The other method is more complex to implement big and little kernels differs from the previous one, since it consists of dividing the set of registers and instructions of the ISA and repeating it in two classes of nuclei. The reason is that not all instructions have the same energy consumption, but the simplest will always consume more in the more complex cores. So the idea is not to distribute the execution threads to their corresponding kernel, but rather that the execution of a single execution thread is shared between two or more cores in an interleaved manner.

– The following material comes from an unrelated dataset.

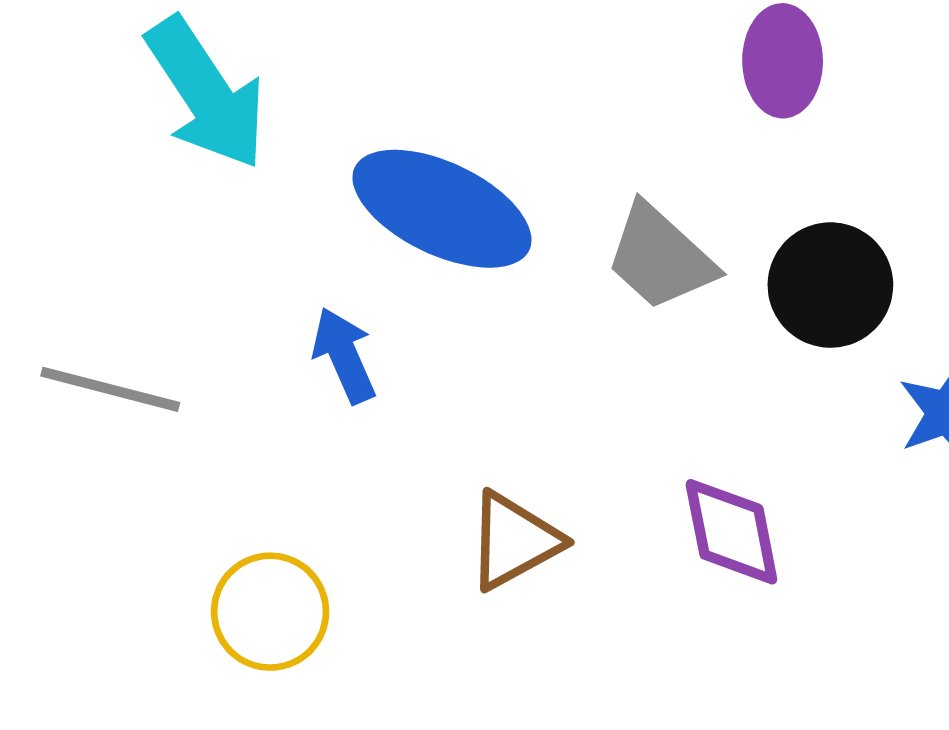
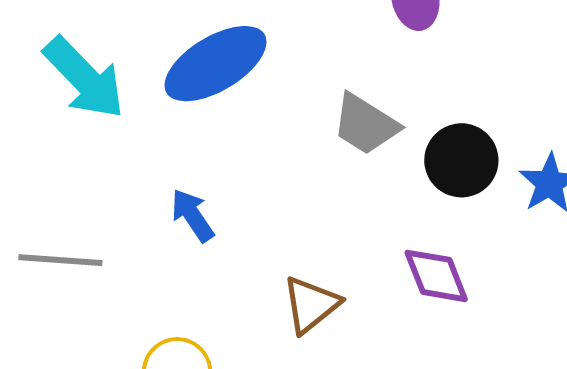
blue ellipse: (442, 209) -> (216, 64), moved, turned -46
black circle: (830, 285) -> (461, 160), moved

Therefore, its implementation is much more complex than the current model, since the different cores in charge of the same thread of execution must have the necessary hardware to coordinate when executing the code of the programs. The advantage of this paradigm is that in principle it does not require the work of the operating system to manage the different threads that the CPU has to execute. But, in this case, as we have already commented, the division of heterogeneous kernel types depends on how the set of instructions is distributed between both kernels.

The operation of this method has to do with the so-called Amdahl’s Law and the way in which programs scale in terms of performance. On the one hand we have sequential parts that cannot be distributed among several cores as they cannot be executed in parallel and on the other parts that can. In the first case the power will not depend on the number of cores but on the power of each core, while in the second it will depend on each core.

Traditionally the most complex instructions in a CPU are implemented from a sequence of simpler instructions in order to take advantage of the hardware much better. But the new fabrication nodes will allow more complex instructions to be wired into the more complex cores directly, rather than being a composite of multiple cores. This will also serve to increase the general performance of the programs, since when executing these instructions, they will take much less clock cycles to execute.